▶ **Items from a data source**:
****************************************
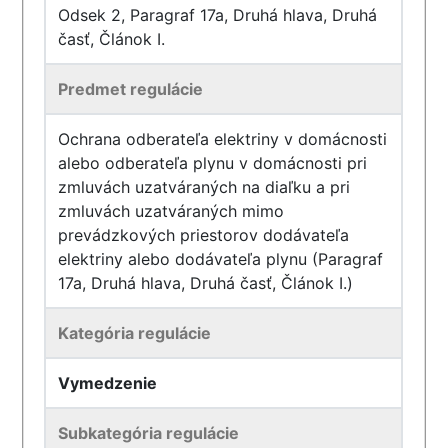
Odsek 2, Paragraf 17a, Druhá hlava, Druhá
časť, Článok I.
Predmet regulácie
Ochrana odberateľa elektriny v domácnosti
alebo odberateľa plynu v domácnosti pri
zmluvách uzatváraných na diaľku a pri
zmluvách uzatváraných mimo
prevádzkových priestorov dodávateľa
elektriny alebo dodávateľa plynu (Paragraf
17a, Druhá hlava, Druhá časť, Článok I.)
Kategória regulácie
Vymedzenie
Subkategória regulácie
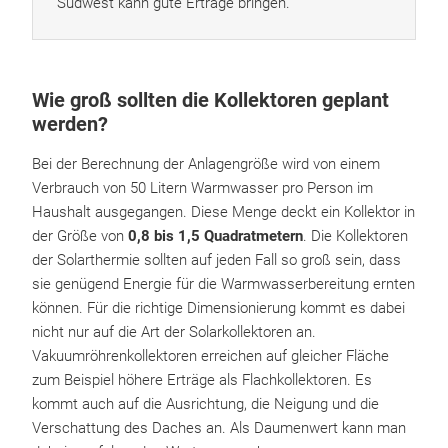
Südwest kann gute Erträge bringen.
Wie groß sollten die Kollektoren geplant
werden?
Bei der Berechnung der Anlagengröße wird von einem
Verbrauch von 50 Litern Warmwasser pro Person im
Haushalt ausgegangen. Diese Menge deckt ein Kollektor in
der Größe von
0,8 bis 1,5 Quadratmetern
. Die Kollektoren
der Solarthermie sollten auf jeden Fall so groß sein, dass
sie genügend Energie für die Warmwasserbereitung ernten
können. Für die richtige Dimensionierung kommt es dabei
nicht nur auf die Art der Solarkollektoren an.
Vakuumröhrenkollektoren erreichen auf gleicher Fläche
zum Beispiel höhere Erträge als Flachkollektoren. Es
kommt auch auf die Ausrichtung, die Neigung und die
Verschattung des Daches an. Als Daumenwert kann man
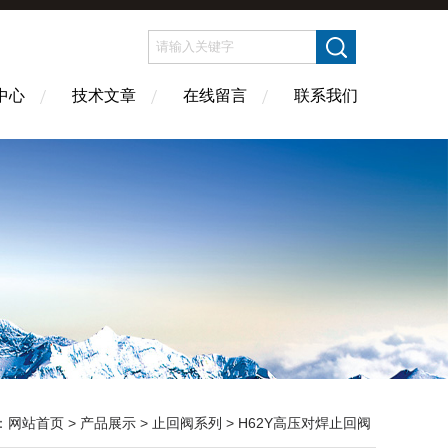
中心
技术文章
在线留言
联系我们
：
网站首页
>
产品展示
>
止回阀系列
>
H62Y高压对焊止回阀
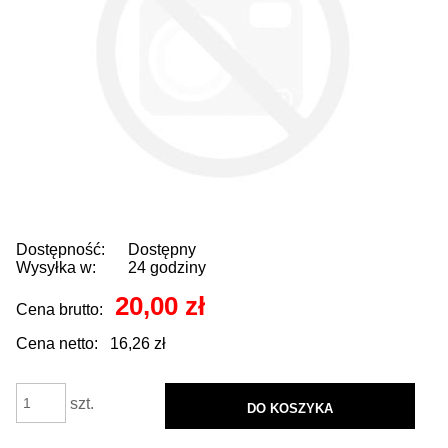
Dostępność:
Dostępny
Wysyłka w:
24 godziny
20,00 zł
Cena brutto:
Cena netto:
16,26 zł
szt.
DO KOSZYKA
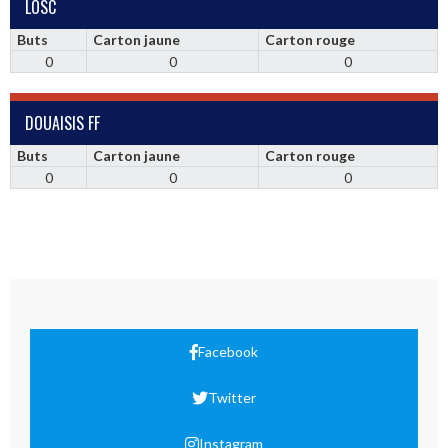
LOSC
Buts
Carton jaune
Carton rouge
0
0
0
DOUAISIS FF
Buts
Carton jaune
Carton rouge
0
0
0
Facebook
Twitter
Instagram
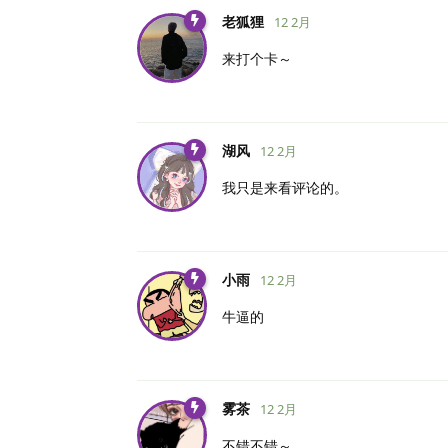
老狐狸
12 2月
来打个卡～
湖风
12 2月
我只是来看评论的。
小雨
12 2月
牛逼的
雾茶
12 2月
不错不错～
****************************************
▶ **WHAT NEEDS TO BE DONE**: Among the lines above, please find those with "časť" and copy them.

▶ **EXERCISE RESPONSE**:
časť, Článok I.
17a, Druhá hlava, Druhá časť, Článok I.)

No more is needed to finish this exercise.